**PROBLEM DETAILS**: The entire listing, reproduced exactly and stripped of images, is the expected output.
________________________
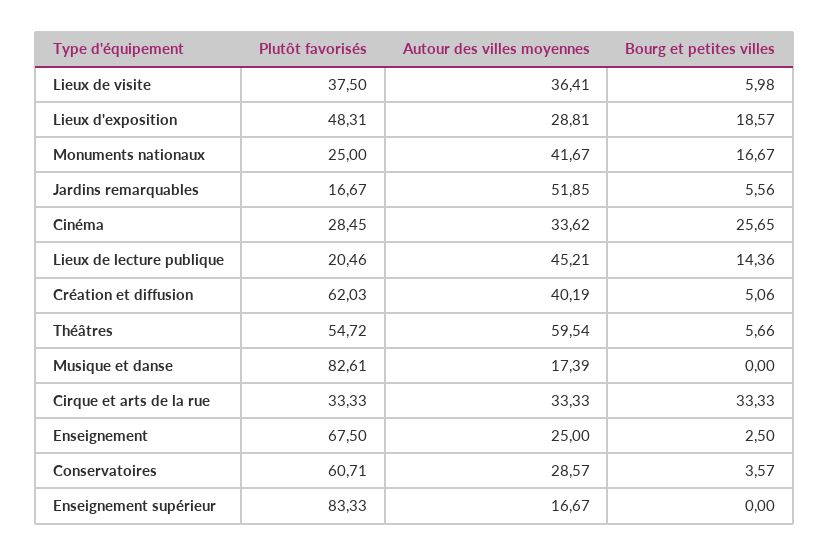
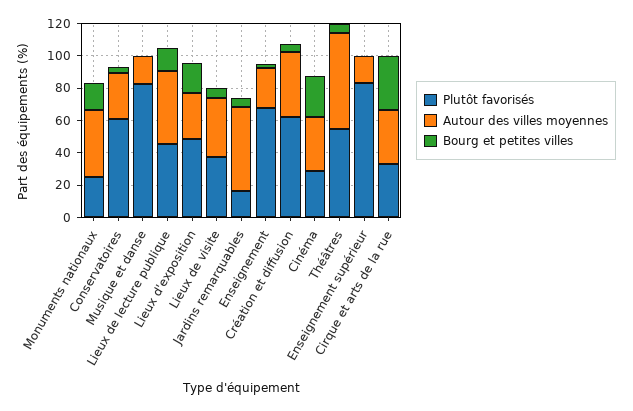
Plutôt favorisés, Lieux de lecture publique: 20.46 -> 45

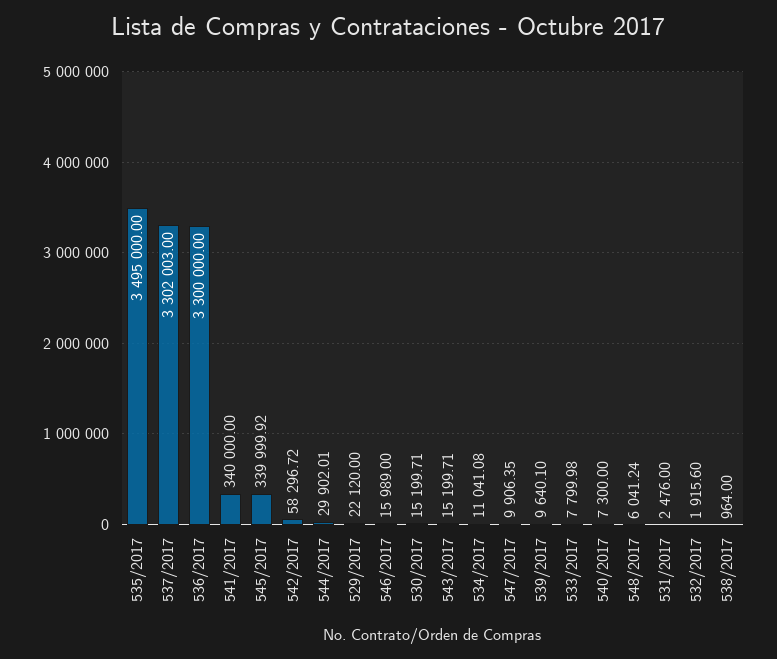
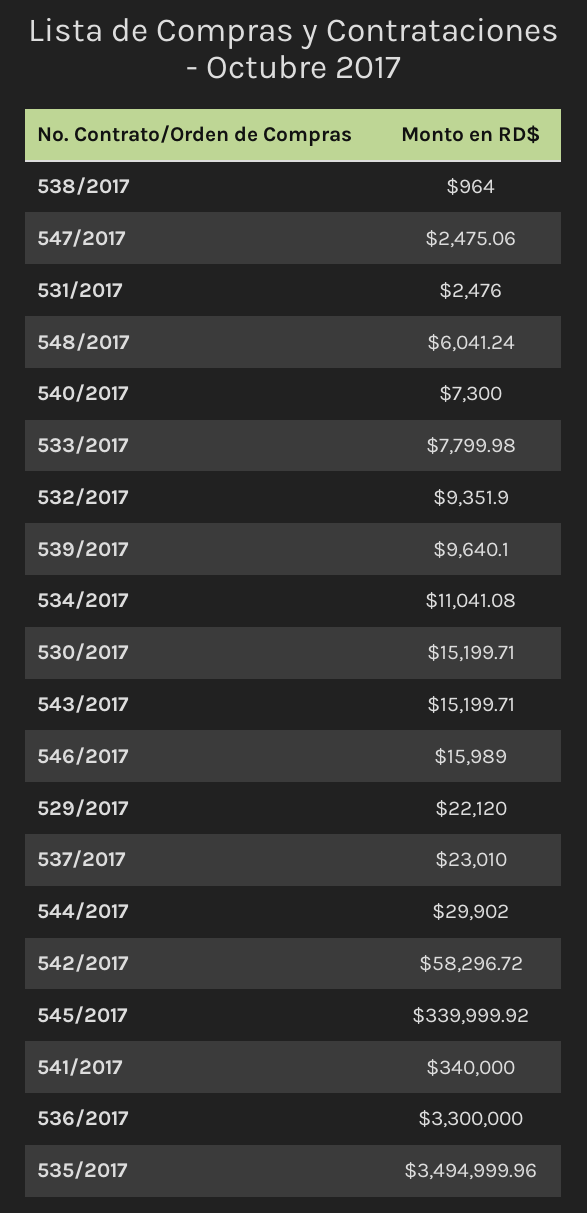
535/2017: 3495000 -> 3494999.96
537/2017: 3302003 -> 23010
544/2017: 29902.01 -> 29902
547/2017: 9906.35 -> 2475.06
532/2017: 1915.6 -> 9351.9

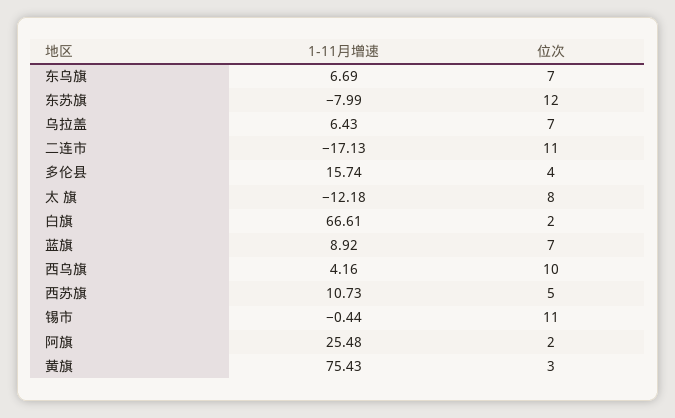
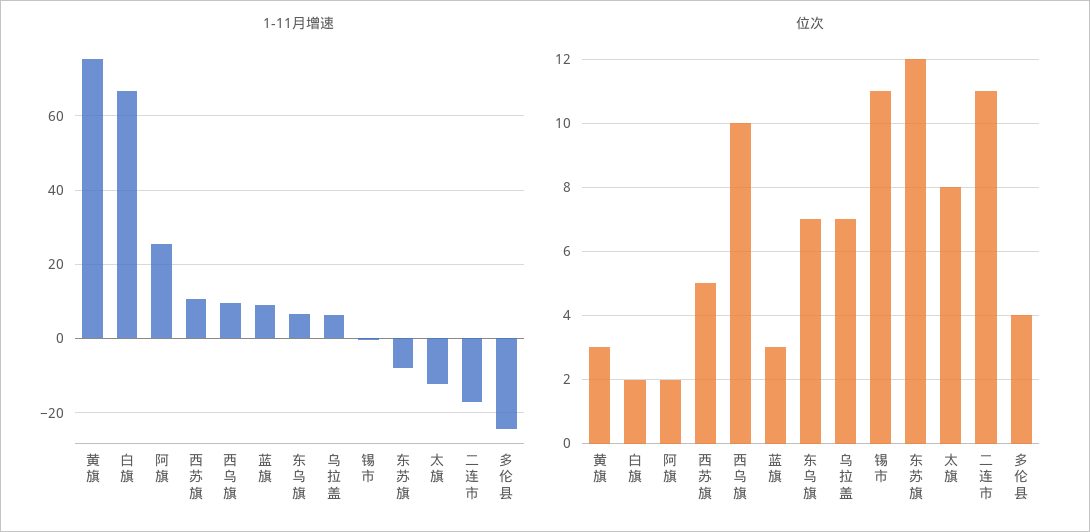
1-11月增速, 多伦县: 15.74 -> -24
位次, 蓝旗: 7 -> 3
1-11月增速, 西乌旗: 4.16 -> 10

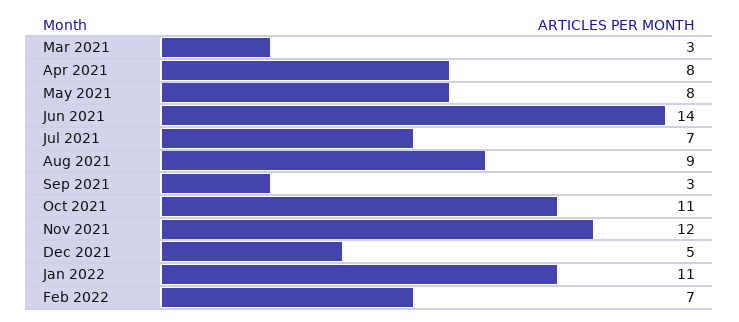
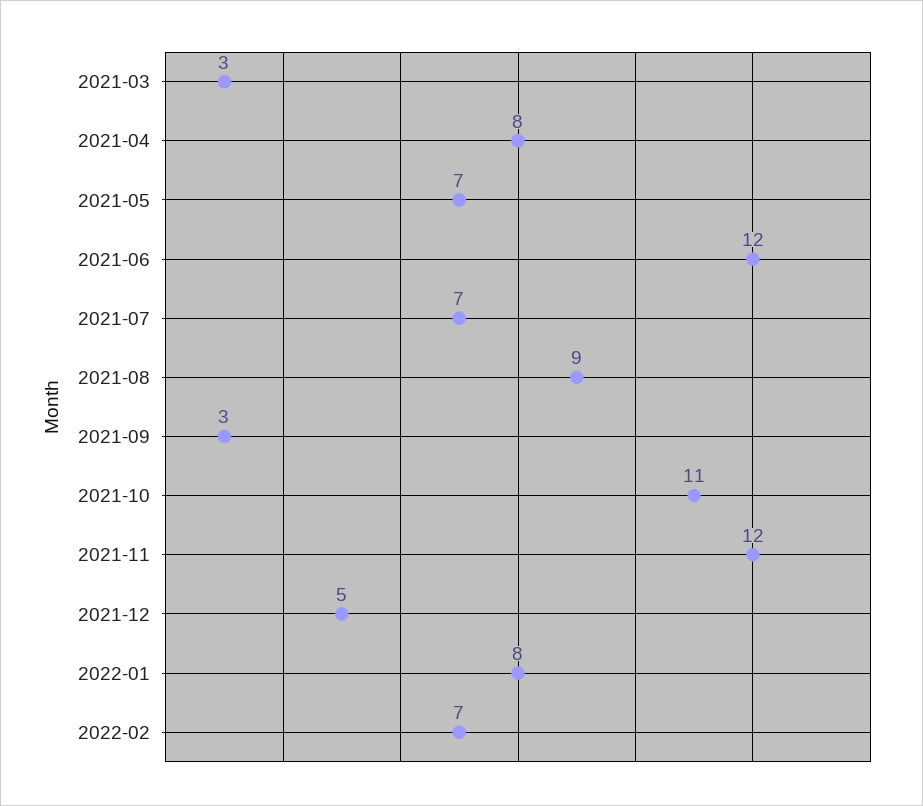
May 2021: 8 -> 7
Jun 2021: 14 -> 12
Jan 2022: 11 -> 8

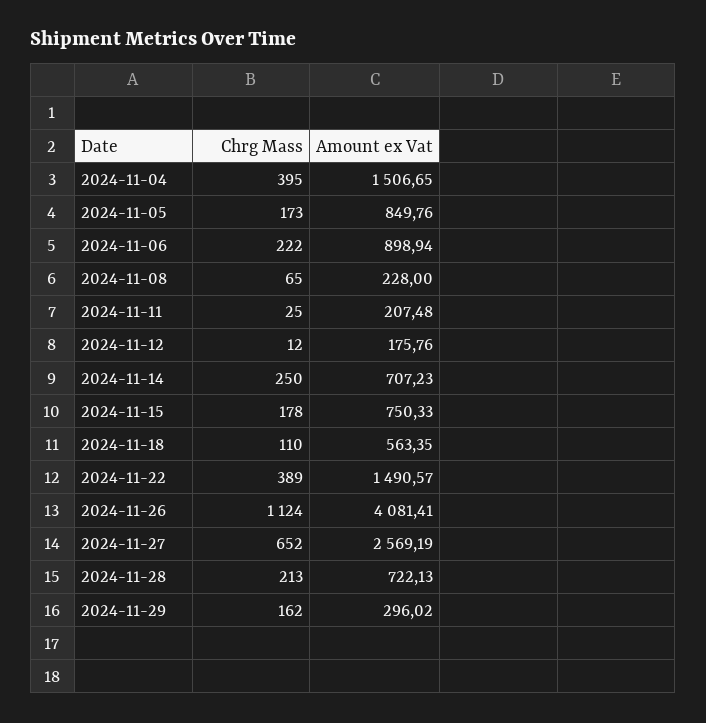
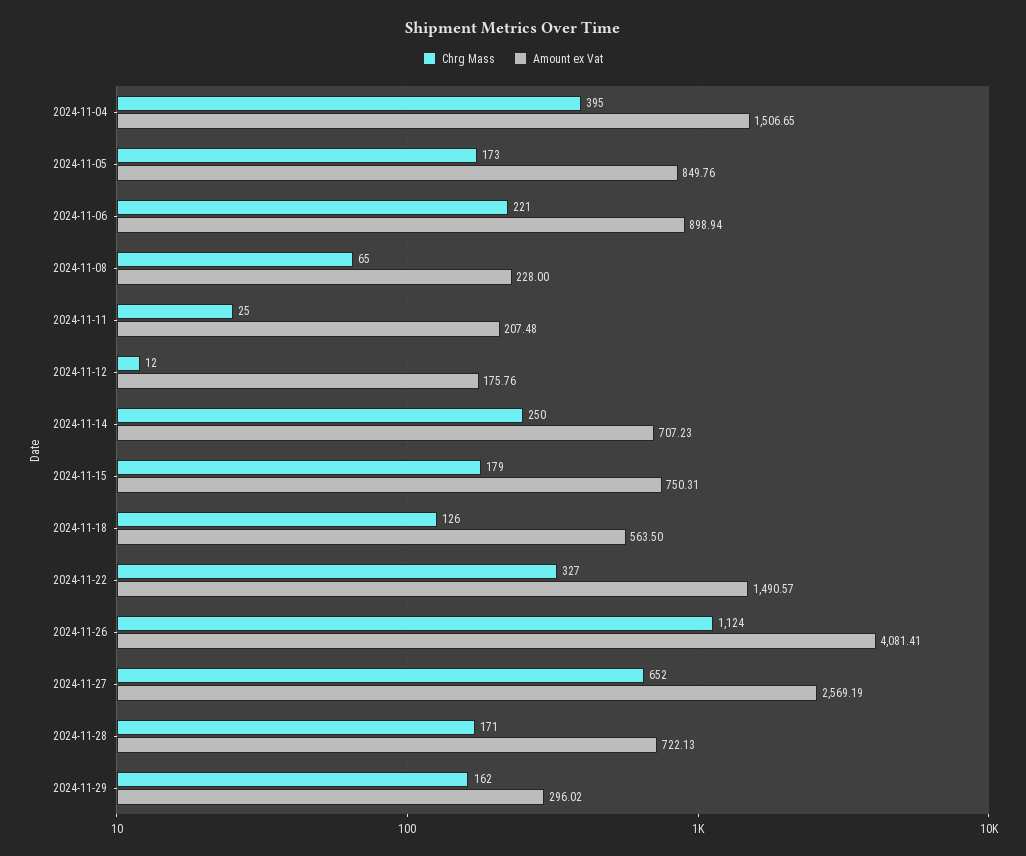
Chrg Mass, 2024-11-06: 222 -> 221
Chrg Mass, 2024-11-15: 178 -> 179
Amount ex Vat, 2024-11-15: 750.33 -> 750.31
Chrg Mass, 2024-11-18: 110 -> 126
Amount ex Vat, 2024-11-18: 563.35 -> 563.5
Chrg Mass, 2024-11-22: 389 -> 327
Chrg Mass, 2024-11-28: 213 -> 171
________________________
**ANSWER TO THIS PROBLEM**:
Plutôt favorisés, Lieux de lecture publique: 20.46 -> 45

535/2017: 3495000 -> 3494999.96
537/2017: 3302003 -> 23010
544/2017: 29902.01 -> 29902
547/2017: 9906.35 -> 2475.06
532/2017: 1915.6 -> 9351.9

1-11月增速, 多伦县: 15.74 -> -24
位次, 蓝旗: 7 -> 3
1-11月增速, 西乌旗: 4.16 -> 10

May 2021: 8 -> 7
Jun 2021: 14 -> 12
Jan 2022: 11 -> 8

Chrg Mass, 2024-11-06: 222 -> 221
Chrg Mass, 2024-11-15: 178 -> 179
Amount ex Vat, 2024-11-15: 750.33 -> 750.31
Chrg Mass, 2024-11-18: 110 -> 126
Amount ex Vat, 2024-11-18: 563.35 -> 563.5
Chrg Mass, 2024-11-22: 389 -> 327
Chrg Mass, 2024-11-28: 213 -> 171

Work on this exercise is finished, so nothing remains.